# [YOUR GOAL]
Only the records, repeated exactly, should make up the response.

[[ SUPPLIED DATA, beginning ]]

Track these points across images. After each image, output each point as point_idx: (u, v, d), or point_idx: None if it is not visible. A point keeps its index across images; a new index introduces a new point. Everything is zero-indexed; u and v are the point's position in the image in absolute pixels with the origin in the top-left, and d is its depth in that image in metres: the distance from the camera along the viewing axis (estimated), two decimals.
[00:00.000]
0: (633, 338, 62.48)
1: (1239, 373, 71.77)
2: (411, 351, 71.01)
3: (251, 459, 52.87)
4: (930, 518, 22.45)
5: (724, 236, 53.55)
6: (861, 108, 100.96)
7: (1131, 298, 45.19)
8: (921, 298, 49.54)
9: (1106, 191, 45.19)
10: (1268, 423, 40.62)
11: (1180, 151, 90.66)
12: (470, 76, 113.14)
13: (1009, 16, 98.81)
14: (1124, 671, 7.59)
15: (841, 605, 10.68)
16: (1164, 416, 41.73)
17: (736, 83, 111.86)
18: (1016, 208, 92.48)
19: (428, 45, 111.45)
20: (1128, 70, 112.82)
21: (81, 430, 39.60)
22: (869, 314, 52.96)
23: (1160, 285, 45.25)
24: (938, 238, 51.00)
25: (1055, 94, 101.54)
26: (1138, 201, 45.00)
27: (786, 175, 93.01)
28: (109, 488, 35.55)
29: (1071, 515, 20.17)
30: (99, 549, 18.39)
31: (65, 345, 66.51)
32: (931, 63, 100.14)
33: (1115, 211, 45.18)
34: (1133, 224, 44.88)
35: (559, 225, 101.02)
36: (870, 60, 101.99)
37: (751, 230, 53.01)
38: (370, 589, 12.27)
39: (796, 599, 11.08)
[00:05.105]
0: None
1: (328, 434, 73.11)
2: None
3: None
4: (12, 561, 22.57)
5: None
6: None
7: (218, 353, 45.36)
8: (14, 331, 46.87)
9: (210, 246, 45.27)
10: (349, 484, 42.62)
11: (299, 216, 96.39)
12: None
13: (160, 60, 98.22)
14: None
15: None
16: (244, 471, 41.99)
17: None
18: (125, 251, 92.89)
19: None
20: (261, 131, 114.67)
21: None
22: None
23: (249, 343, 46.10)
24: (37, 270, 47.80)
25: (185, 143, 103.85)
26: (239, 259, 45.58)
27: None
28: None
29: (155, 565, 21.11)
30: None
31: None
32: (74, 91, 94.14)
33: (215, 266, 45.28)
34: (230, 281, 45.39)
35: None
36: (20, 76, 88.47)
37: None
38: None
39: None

[[ SUPPLIED DATA, end ]]

# [EXERCISE OUTPUT]
Track these points across images. After each image, output each point as point_idx: (u, v, d), or point_idx: None if it is not visible. A point keeps its index across images; a new index introduces a new point. Everything is zero-indexed; u and v are the point's position in the image in absolute pixels with the origin in the top-left, and d is its depth in that image in metres: the distance from the camera along the viewing axis (estimated), two decimals.
[00:00.000]
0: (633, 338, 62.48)
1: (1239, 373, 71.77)
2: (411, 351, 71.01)
3: (251, 459, 52.87)
4: (930, 518, 22.45)
5: (724, 236, 53.55)
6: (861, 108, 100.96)
7: (1131, 298, 45.19)
8: (921, 298, 49.54)
9: (1106, 191, 45.19)
10: (1268, 423, 40.62)
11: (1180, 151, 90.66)
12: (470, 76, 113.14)
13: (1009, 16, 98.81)
14: (1124, 671, 7.59)
15: (841, 605, 10.68)
16: (1164, 416, 41.73)
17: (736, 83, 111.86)
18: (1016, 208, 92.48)
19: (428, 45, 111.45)
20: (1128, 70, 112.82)
21: (81, 430, 39.60)
22: (869, 314, 52.96)
23: (1160, 285, 45.25)
24: (938, 238, 51.00)
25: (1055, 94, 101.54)
26: (1138, 201, 45.00)
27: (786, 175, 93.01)
28: (109, 488, 35.55)
29: (1071, 515, 20.17)
30: (99, 549, 18.39)
31: (65, 345, 66.51)
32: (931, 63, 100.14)
33: (1115, 211, 45.18)
34: (1133, 224, 44.88)
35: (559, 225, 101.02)
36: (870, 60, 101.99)
37: (751, 230, 53.01)
38: (370, 589, 12.27)
39: (796, 599, 11.08)
[00:05.105]
0: None
1: (328, 434, 73.11)
2: None
3: None
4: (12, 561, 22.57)
5: None
6: None
7: (218, 353, 45.36)
8: (14, 331, 46.87)
9: (210, 246, 45.27)
10: (349, 484, 42.62)
11: (299, 216, 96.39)
12: None
13: (160, 60, 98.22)
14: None
15: None
16: (244, 471, 41.99)
17: None
18: (125, 251, 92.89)
19: None
20: (261, 131, 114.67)
21: None
22: None
23: (249, 343, 46.10)
24: (37, 270, 47.80)
25: (185, 143, 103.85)
26: (239, 259, 45.58)
27: None
28: None
29: (155, 565, 21.11)
30: None
31: None
32: (74, 91, 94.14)
33: (215, 266, 45.28)
34: (230, 281, 45.39)
35: None
36: (20, 76, 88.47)
37: None
38: None
39: None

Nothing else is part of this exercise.